According to reports it was Arconic Reynobond PE (polyethylene core).


----------



## ThatOneGuy (Jan 13, 2012)

*Cladding stripped from residential towers across UK in wake of Grenfell Tower fire*



> Cladding is being removed from residential high-rises across the UK following concerns over fire safety in the wake of the Grenfell Tower tragedy.
> 
> The government has ordered tests on up to 600 high-rise buildings to establish whether they have been clad in the same aluminium composite material used at Grenfell Tower, as last week's disaster continues to send shockwaves through the UK construction industry.
> 
> ...



https://www.dezeen.com/2017/06/23/c...-towers-across-uk-grenfell-tower-fire-safety/


----------



## ThatOneGuy (Jan 13, 2012)

The aptly named 'Marina Torch' in Dubai has caught fire..._again._










*Massive fire breaks out at Dubai's 1,105ft Torch tower*


> This is the building's second major blaze since opening in 2011
> 
> A massive fire has broken out at Dubai's 1,105ft tall Torch Tower.
> 
> ...


http://www.independent.co.uk/news/w...bai-marina-united-arab-emirates-a7876021.html


----------



## Zaz965 (Jan 24, 2015)

why don't they ban such king of coating on buildings? :dunno:


----------



## ThatOneGuy (Jan 13, 2012)

It seems Zaha Hadid has been using this cladding. I expected better from her firm.

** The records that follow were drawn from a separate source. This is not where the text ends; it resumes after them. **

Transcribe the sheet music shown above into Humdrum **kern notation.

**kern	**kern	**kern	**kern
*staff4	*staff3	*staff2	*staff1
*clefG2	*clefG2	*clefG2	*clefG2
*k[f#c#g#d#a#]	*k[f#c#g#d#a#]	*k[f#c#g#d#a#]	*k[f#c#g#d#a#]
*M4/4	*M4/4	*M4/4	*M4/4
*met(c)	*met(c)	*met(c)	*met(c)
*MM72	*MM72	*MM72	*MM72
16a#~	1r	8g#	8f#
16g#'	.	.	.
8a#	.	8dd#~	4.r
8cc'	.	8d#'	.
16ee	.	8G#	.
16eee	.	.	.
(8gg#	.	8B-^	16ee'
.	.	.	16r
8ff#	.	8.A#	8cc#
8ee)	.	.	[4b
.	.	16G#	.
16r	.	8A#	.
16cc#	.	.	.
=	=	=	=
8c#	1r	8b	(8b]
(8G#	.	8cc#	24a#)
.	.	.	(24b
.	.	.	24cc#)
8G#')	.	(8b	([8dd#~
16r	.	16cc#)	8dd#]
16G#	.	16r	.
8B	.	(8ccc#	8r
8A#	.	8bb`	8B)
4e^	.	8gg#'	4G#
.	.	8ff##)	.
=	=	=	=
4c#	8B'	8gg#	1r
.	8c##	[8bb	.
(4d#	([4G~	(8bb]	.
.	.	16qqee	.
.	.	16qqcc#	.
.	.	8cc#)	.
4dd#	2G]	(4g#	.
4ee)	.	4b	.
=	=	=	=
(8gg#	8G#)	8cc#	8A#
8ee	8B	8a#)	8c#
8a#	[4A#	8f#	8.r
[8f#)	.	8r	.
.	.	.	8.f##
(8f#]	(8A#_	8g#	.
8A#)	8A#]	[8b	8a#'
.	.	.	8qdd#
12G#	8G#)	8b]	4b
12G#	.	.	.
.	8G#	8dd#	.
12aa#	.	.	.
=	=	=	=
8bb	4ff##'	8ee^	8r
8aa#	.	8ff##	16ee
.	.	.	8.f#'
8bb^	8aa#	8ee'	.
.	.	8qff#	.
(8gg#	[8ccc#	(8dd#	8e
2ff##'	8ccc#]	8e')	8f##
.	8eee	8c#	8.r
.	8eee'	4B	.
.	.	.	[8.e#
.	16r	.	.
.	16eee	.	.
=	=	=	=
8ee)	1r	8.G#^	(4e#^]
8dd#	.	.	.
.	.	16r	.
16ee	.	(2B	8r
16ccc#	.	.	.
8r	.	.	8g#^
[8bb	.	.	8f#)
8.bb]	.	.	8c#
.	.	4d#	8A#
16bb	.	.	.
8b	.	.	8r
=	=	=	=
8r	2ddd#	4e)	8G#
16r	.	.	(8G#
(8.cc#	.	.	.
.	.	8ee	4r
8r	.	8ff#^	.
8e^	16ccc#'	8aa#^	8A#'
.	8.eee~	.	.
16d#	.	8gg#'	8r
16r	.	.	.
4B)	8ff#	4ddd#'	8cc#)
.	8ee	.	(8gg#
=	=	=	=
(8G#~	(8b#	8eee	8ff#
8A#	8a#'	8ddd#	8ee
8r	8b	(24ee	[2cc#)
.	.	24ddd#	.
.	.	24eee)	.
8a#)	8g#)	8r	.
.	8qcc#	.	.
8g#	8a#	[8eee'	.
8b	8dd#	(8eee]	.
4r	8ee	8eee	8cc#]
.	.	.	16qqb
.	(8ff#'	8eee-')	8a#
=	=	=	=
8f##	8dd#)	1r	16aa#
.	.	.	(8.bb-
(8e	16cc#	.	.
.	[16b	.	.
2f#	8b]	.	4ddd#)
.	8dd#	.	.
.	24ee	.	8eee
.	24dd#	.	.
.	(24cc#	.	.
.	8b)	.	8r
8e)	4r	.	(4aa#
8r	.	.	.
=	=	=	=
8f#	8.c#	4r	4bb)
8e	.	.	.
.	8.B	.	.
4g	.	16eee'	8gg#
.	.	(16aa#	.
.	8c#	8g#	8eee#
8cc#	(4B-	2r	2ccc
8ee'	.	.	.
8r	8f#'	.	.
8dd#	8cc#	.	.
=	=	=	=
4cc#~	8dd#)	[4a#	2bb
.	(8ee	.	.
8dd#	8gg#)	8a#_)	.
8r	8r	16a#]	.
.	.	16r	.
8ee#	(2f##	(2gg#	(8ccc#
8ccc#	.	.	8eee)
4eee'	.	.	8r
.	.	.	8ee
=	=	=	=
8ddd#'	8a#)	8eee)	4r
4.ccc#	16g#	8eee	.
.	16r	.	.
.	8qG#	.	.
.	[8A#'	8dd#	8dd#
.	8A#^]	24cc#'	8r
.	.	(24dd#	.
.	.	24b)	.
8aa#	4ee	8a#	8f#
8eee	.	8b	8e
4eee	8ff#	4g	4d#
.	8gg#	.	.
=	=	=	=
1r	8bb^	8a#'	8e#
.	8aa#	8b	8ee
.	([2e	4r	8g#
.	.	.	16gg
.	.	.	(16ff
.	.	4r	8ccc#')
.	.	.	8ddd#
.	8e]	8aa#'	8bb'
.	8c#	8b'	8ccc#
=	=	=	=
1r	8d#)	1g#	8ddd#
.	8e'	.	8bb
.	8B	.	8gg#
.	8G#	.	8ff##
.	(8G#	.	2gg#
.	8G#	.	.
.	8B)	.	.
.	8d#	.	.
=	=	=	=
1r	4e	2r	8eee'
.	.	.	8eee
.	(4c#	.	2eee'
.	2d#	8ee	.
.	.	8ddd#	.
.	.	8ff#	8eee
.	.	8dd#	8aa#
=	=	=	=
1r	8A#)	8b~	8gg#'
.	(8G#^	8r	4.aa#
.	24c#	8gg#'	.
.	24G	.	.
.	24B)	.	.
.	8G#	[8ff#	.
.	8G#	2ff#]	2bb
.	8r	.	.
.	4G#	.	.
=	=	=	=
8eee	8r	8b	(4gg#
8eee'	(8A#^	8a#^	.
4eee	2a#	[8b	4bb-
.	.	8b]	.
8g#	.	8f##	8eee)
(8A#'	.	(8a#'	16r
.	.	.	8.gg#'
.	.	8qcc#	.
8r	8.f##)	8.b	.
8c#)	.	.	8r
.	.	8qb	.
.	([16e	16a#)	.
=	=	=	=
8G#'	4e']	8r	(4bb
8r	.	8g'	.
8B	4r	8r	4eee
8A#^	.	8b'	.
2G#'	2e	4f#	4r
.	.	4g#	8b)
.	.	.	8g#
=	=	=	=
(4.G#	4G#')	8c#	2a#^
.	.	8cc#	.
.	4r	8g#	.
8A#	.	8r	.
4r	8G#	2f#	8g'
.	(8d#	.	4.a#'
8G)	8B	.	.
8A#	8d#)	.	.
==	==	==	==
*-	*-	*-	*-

Fire Breaks Out at the Zaha Hadid-Designed Building in Beirut, Lebanon


In the Lebanese capital, Beirut, a fire erupted on Tuesday Morning at the Zaha Hadid-Designed building.




www.archdaily.com


----------



## ThatOneGuy (Jan 13, 2012)

Another victim of aluminum composite cladding in Milan. No casualties reported.


----------